En l’espèce, les défendeurs ne justifient d’aucun motif valable permettant d’écarter l’exécution provisoire de droit, ce d’autant que les préjudices sont importants et anciens. Ils seront donc déboutés de cette demande.
PAR CES MOTIFS
Le Tribunal, statuant par mise à disposition au greffe, par jugement contradictoire et en premier ressort,
DECLARE recevables les demandes formulées par Madame [V] [H] et Monsieur [E] [K] à l’encontre de la SAS DEFOLY SYNDIC, la compagnie d’assurance MMA IARD ASSURANCES MUTUELLE et la MMA IARD SA.

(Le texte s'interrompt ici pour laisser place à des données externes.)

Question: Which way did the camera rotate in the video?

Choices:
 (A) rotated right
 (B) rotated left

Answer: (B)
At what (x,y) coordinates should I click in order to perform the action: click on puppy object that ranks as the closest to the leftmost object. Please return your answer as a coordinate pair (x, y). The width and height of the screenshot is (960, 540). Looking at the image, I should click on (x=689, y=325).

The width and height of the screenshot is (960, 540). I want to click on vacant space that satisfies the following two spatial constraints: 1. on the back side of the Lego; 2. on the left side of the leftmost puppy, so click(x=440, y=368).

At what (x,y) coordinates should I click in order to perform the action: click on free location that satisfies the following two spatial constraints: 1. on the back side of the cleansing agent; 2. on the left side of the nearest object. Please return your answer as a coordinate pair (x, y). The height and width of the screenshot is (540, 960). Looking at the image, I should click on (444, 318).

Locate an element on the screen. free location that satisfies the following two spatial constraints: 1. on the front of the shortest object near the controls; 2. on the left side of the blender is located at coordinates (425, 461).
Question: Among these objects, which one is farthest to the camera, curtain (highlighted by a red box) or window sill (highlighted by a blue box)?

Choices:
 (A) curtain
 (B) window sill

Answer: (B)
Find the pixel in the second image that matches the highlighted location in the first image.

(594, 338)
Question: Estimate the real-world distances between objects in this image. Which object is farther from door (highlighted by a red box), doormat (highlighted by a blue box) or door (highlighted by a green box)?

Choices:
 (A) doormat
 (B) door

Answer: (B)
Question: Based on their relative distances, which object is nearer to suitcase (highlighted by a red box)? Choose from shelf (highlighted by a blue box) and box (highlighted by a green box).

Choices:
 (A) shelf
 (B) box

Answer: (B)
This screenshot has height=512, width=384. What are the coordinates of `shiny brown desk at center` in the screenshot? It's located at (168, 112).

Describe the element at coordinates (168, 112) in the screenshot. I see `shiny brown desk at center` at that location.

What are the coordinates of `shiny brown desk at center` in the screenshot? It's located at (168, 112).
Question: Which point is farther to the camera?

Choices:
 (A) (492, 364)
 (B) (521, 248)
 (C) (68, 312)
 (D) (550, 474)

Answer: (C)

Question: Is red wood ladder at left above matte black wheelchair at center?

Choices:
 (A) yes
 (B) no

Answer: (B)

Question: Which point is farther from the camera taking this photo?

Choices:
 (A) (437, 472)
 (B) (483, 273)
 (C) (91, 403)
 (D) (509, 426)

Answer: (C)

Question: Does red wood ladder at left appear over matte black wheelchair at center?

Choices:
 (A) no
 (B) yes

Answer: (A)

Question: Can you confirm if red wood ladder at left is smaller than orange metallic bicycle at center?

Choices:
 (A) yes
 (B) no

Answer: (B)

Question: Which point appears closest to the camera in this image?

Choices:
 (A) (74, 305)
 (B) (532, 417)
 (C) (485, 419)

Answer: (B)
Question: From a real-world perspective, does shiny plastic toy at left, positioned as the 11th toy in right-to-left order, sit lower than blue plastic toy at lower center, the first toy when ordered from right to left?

CONDAMNE in solidum la SAS DEFOLY SYNDIC, la compagnie d’assurance MMA IARD ASSURANCES MUTUELLE et la MMA IARD SA à payer à Madame [V] [H] et Monsieur [E] [K] la somme totale de 48 804,84 euros en indemnisation de leur préjudices au titre de la perte de chance.
DIT que la SAS DEFOLY SYNDIC, la compagnie d’assurance MMA IARD ASSURANCES MUTUELLE et la MMA IARD SA seront également condamnés in solidum à indemniser les requérants au titre des frais de constat réalisé le 17 octobre 2024, sous réserve de la justification des honoraires exposés à ce titre et après application du coefficient de 80% tenant compte de la perte de chance.
CONDAMNE in solidum la SAS DEFOLY SYNDIC, la compagnie d’assurance MMA IARD ASSURANCES MUTUELLE et la MMA IARD SA à payer à Madame [V] [H] et Monsieur [E] [K] la somme de 4 000 euros au titre de l’article 700 du code de procédure civile.
RAPPELLE que la présente décision est assortie de l’exécution provisoire de droit.
DEBOUTE les parties du surplus de leurs demandes.
CONDAMNE in solidum la SAS DEFOLY SYNDIC, la compagnie d’assurance MMA IARD ASSURANCES MUTUELLE et la MMA IARD SA aux entiers dépens, avec distraction au profit de Maître Aurélie VIAL, Avocat sur son affirmation de droit, en application de l’article 699 du code de procédure civile.
Le présent jugement a été signé par Elodie DARRIBÈRE, Vice-Présidente du Tribunal judiciaire de DAX, et par Sandra SEGAS, Greffier, et porté à la connaissance des parties par remise au greffe.